Strategies for Cloud Security
In this article, Nubifer’s Research Team explores how to get started with cloud security. What are the bare essentials? How do you merge traditional controls with advanced technologies like DLP (Data Loss Prevention) and risk management? How will you convince auditors that your cloud projects are as secure as your on-premise ones?
Security Concerns Slowing Cloud Adoption
A recent Cloud Trends Report for 2011 found that the number of organizations that are prioritizing the move to cloud computing nearly doubled from 2009 (24%) to 2010 (44%). However, the study also found that cloud security is the number one obstacle to adoption. Of those surveyed, 26% cited security as their chief cloud concern, while 57% included security their top three.
However, a recent study commissioned by CA Technologies learned that, despite all of the concerns about security, roughly 50% of those embracing the cloud fail to properly evaluate providers for security prior to deployments. The study, Security of Cloud Computing Users: A Study of Practitioners in the US & Europe, discovered that IT practitioners vary wildly in their assessment of who is responsible for securing sensitive data in the cloud and how to go about it.
According to Chad Collins, CEO of Nubifer Inc., many CIO’s are projecting their own internal security weaknesses onto cloud providers. “When security is used as an excuse, often the fact is that CIO’s want to avoid examining themselves.

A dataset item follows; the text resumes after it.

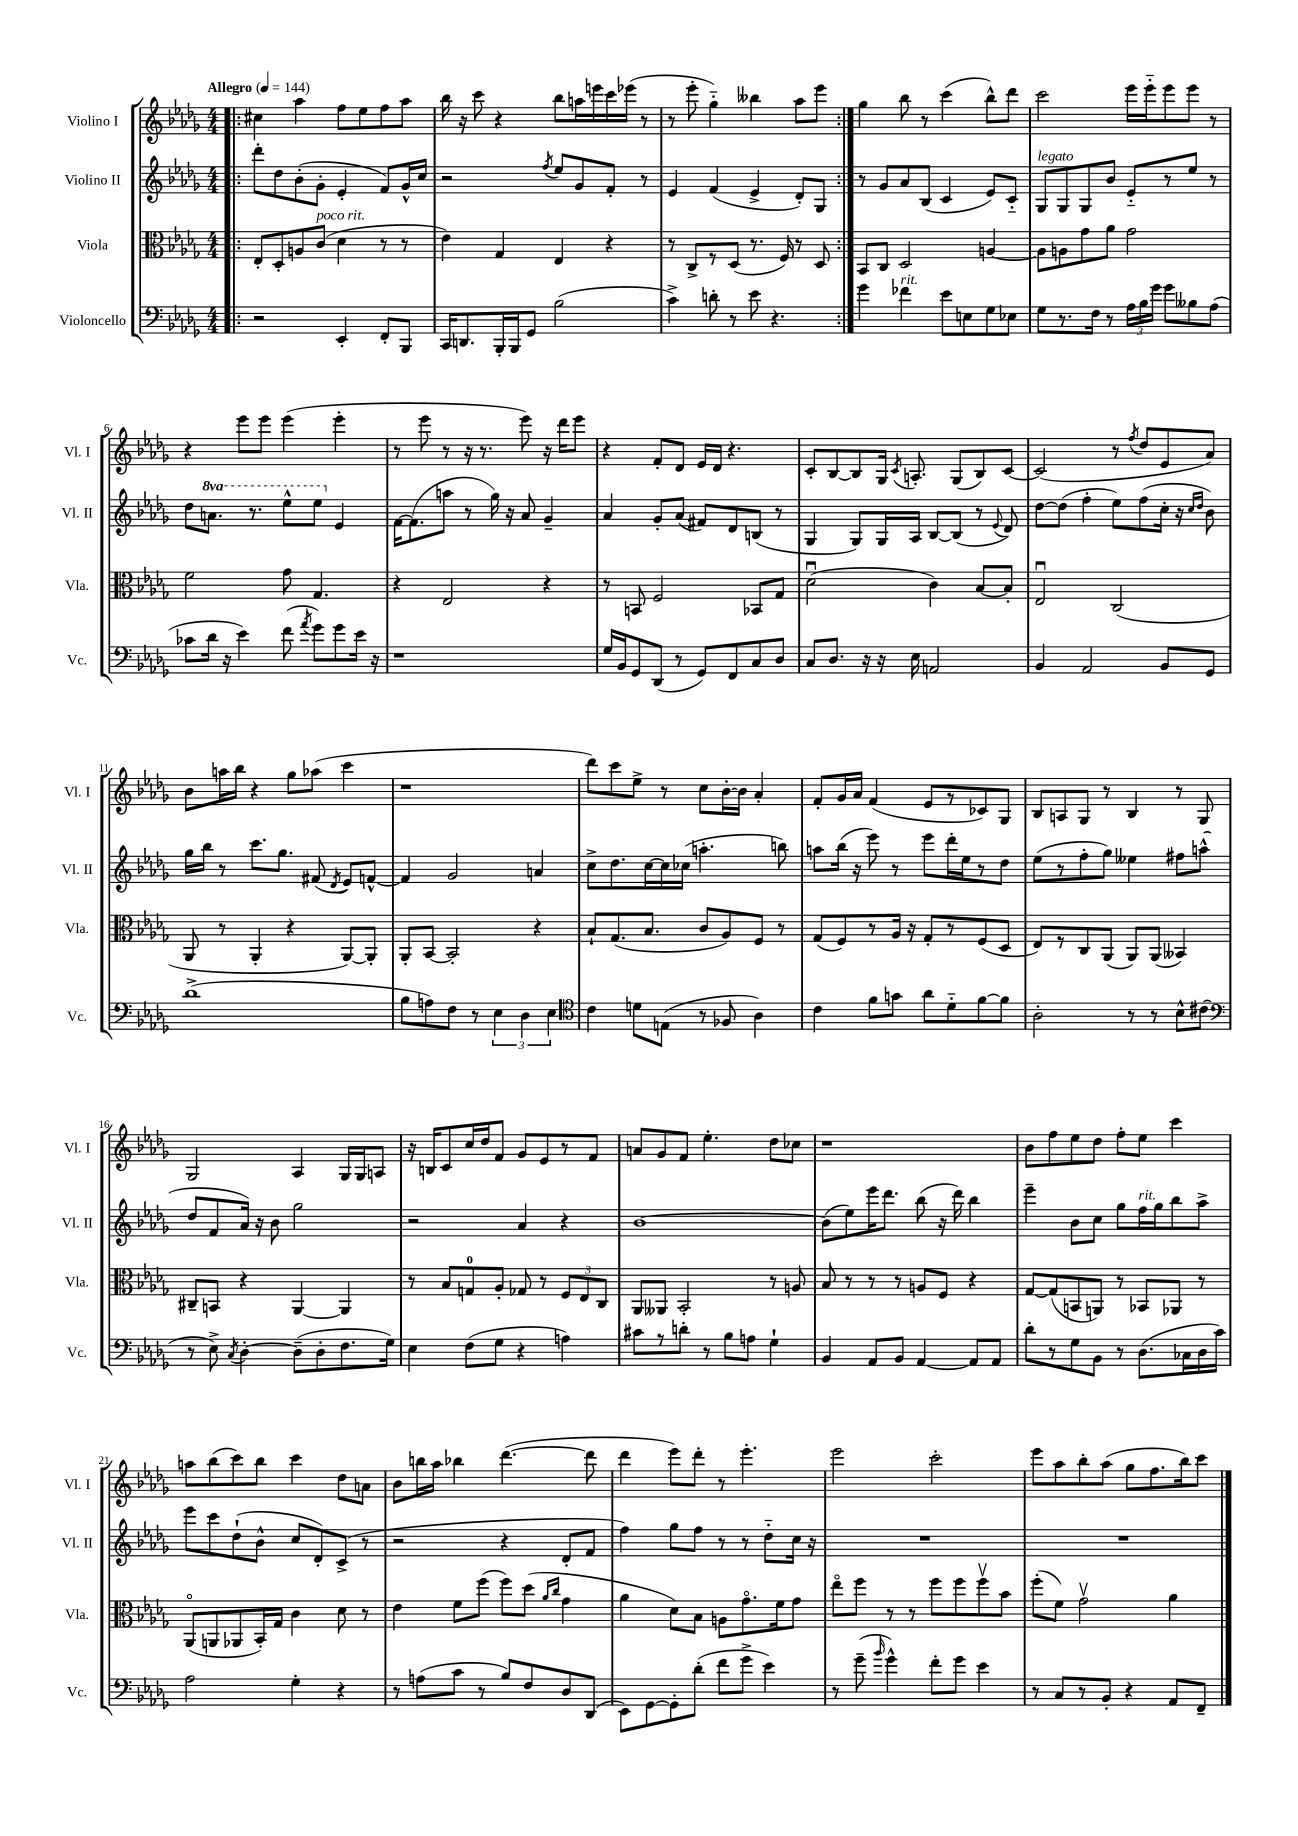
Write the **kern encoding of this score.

If you don’t have a handle on governance, risk management and regulatory compliance internally, you’ll expose just how lacking your security is if you try to move to the cloud.”
Determining a Cloud Security Plan
Even if many organizations lack the intestinal fortitude to scrutinize their own (possibly deficient) security practices, there are still plenty of valid cloud security fears. Transferring the responsibility of protecting sensitive data to a third party is hair-raising, especially in an industry that has to comply with regulations such as HIPAA, SOX or PCI DSS. Throw in hypervisor vulnerabilities, DDoS attacks, application-level malware and other problems, and the line between rationalizations and legitimate worries is blurred.
Cloud risks still involve many unknowns, so formulating a comprehensive cloud strategy is a must. But if you don’t have some sort of workable plan in place, will you be prepared to adapt and improvise as conditions change?
Your CFO or comptroller is your biggest risk for financial applications and data. Your head of HR needs to be properly managed to ensure that leaky personnel files don’t come back to haunt you. And, of course, the biggest risk of all is your CEO.
Attackers know this, which is why C-level executives are constantly targets of so-called “whaling attacks,” such as the CEO subpoena phishing scam.
Privileged users can also be the most difficult to secure, though, because they will often veto any security control they don’t like. After all, these are the bosses. Thus, it’s not going to be easy to put a blanket ban on riskier devices, such as smartphones or tablets, so you’d better have a Plan B. Instead of banning the devices, you can establish proper authentication, access control and identity enforcement to ensure that your privileged users are at least who they say they are.
A plan to protect your most privileged users has the added benefit of providing you with an overall cloud security roadmap. Are remote-user risks a concern? Your most privileged users will probably want remote access. How about data loss protection? Your privileged users have more rights to more data than anyone else. What about securing mobile devices? Your CEO probably has several of them.
Moving from internal controls to third-party evaluation
As you move from evaluating yourself to evaluating potential cloud vendors, don’t forget to investigate how far cloud services have already spread into your organization. Has your sales team signed up for Salesforce.com? Are your project managers using Basecamp? Has HR invested in Taleo?
As name brand cloud/SaaS providers, Microsoft, Salesforce.com and Google all have solid reputations. Getting those projects to conform with internal security controls shouldn’t be an issue. You’ll want to vet others, though, and make sure they aren’t fly-by-night providers that don’t take the time to properly secure their environments.
After your internal controls are in place, get out of the data center business and start shifting resources into private clouds.
Finally, as licenses expire and as upgrade cycles hit, you’ll be in position to knowledgeably and safely begin scrutinizing the public cloud vendors you’ll begin to trust with your mission-critical resources.
Effective security involves policies, technology and operational controls. Yes, you can drill down – way down – within those three categories, but those are the general areas. “If you focus on the bookends when evaluating vendors, you should learn a lot about how they will handle your data,” Collins said.
Those bookends are governance on one end, or how will data be managed and secured; and auditing on the other end, or how do providers prove they’re doing everything they claim to be doing?